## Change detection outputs
*** Block opens ***

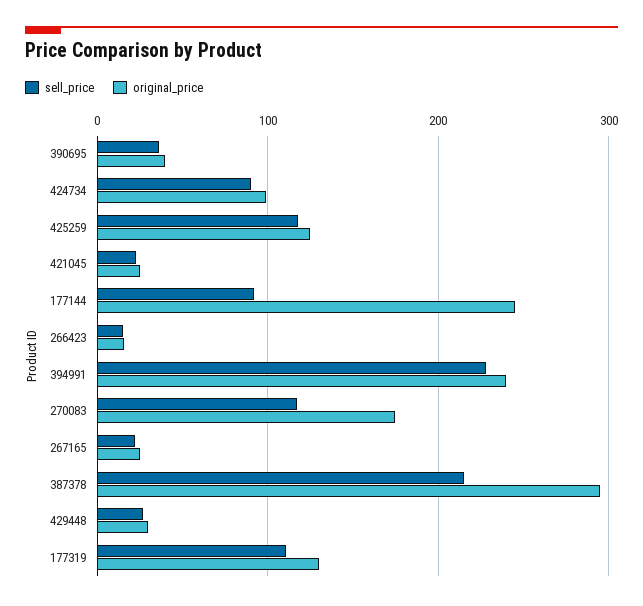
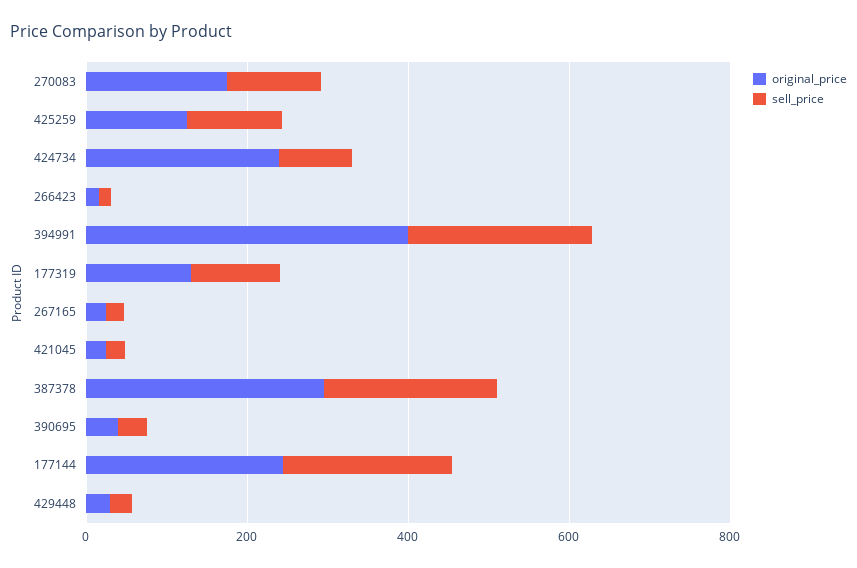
  {
    "sell_price": {
      "390695": 40,
      "424734": 90,
      "425259": 120,
      "421045": 20,
-     "177144": 90,
+     "177144": 200,
      "266423": 20,
      "394991": 230,
      "270083": 120,
      "267165": 20,
      "387378": 220,
      "429448": 30,
      "177319": 110
    },
    "original_price": {
      "390695": 40,
-     "424734": 100,
+     "424734": 250,
      "425259": 130,
      "421045": 30,
      "177144": 250,
      "266423": 20,
-     "394991": 240,
+     "394991": 400,
      "270083": 180,
      "267165": 30,
      "387378": 300,
      "429448": 30,
      "177319": 130
    }
  }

*** Block closes ***

## What needs to be done
None of the pictures should be copied, but every record above must be restated in full.

## Expected answer
  {
    "sell_price": {
      "390695": 40,
      "424734": 90,
      "425259": 120,
      "421045": 20,
-     "177144": 90,
+     "177144": 200,
      "266423": 20,
      "394991": 230,
      "270083": 120,
      "267165": 20,
      "387378": 220,
      "429448": 30,
      "177319": 110
    },
    "original_price": {
      "390695": 40,
-     "424734": 100,
+     "424734": 250,
      "425259": 130,
      "421045": 30,
      "177144": 250,
      "266423": 20,
-     "394991": 240,
+     "394991": 400,
      "270083": 180,
      "267165": 30,
      "387378": 300,
      "429448": 30,
      "177319": 130
    }
  }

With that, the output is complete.